Según las minutas publicadas por el organismo, la inflación de junio llegó a 4,3% anual, por sobre lo proyectado, mientras que el Imacec —indicador de actividad económica— estuvo por debajo de lo esperado. El Banco Central atribuyó parte de esa diferencia a caídas en la producción de cobre y en la industria alimenticia vinculada a la pesca, además de señalar que las expectativas de los hogares se deterioraron respecto de inicios de año.
El emisor destacó la debilidad reciente de la inversión, que representó una sorpresa respecto del escenario previsto. Según el documento, el Consejo mencionó el rol que podrían estar jugando las expectativas empresariales, en particular por los posibles impactos de la aprobación del Proyecto de Ley de Reconstrucción que presentó el Gobierno. El Banco Central señaló que no puede descartarse que el comportamiento reciente de la inversión responda a una postergación de proyectos a la espera de poder utilizar las normas que contiene ese proyecto de ley.

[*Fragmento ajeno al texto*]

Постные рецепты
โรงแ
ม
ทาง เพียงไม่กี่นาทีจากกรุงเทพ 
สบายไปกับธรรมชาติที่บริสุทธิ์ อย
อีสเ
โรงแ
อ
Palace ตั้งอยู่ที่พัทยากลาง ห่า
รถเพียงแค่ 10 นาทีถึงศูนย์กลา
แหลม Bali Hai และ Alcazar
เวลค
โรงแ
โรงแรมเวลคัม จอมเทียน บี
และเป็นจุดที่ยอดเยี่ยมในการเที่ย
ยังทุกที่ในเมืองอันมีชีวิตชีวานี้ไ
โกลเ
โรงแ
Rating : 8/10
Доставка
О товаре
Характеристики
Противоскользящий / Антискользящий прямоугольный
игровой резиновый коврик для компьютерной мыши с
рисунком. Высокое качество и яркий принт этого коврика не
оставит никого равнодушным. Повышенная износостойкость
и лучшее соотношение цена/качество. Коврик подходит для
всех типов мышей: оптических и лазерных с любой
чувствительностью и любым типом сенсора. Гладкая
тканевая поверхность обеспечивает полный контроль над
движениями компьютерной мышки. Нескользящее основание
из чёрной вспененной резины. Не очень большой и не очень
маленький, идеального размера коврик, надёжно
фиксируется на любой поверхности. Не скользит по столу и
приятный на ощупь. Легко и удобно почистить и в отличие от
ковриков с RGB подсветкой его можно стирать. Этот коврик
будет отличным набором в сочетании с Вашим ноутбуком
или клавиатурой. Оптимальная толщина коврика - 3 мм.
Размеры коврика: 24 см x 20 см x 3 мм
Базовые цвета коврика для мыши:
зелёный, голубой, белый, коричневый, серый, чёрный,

La postergación de inversiones empresariales —en maquinaria, edificios o tecnología— puede traducirse en menor creación de empleos y menor crecimiento económico en los próximos meses, según analistas consultados por La Tercera.
El Banco Central indicó que la estrategia delineada en su Informe de Política Monetaria de junio sigue vigente y que la cautela continuará guiando sus decisiones. A la sesión asistió también el ministro de Hacienda, Jorge Quiroz.